Textabschnitt:
● ● ●

Und wie der einzelne Verbraucher auch, kann ein Kraftwerksbetreiber nicht eben über Nacht von Kohle auf Gas oder von Gas auf Öl umstellen.
Nach alldem stellt sich die berechtigte Frage, weshalb in diesem Herbst und Winter die Energiepreise noch vor der Tätigkeitsaufnahme einer Regulierungsbehörde so dramatisch ansteigen müssen, zumal E.on noch im September verkündet hatte, man könne darauf getrost verzichten.
Was hat sich denn seit September so dramatisch verändert, dass E.on nun gezwungen sein sollte, die Preise doch noch einmal kräftig zu erhöhen?
Wahrscheinlich doch wohl nur die Angst der Versorger vor dem zukünftigen Regulierer, der nun wohl doch viel weitereichendere Kompetenzen erhalten wird, als noch im September erwartet.

● ● ●

Die Daten:
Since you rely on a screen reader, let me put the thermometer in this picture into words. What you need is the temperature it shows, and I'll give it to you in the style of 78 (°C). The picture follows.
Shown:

● ● ●

Anforderung 1: Tausche im Textabschnitt über Energiepreise „September“ gegen „Oktober“ aus und gib dabei den Teil wieder, der mit den Worten „Was hat sich“ beginnt und mit „im September erwartet.“ endet.
Anforderung 2: Welche Energieträger werden im Textabschnitt genannt? Zähle alle auf.
Maßgeblich ist allein der Textabschnitt.

Schriftliche Antwort 1:
Was hat sich denn seit Oktober so dramatisch verändert, dass E.on nun gezwungen sein sollte, die Preise doch noch einmal kräftig zu erhöhen?
Wahrscheinlich doch wohl nur die Angst der Versorger vor dem zukünftigen Regulierer, der nun wohl doch viel weitereichendere Kompetenzen erhalten wird, als noch im Oktober erwartet.

Schriftliche Antwort 2: Kohle, Gas, Öl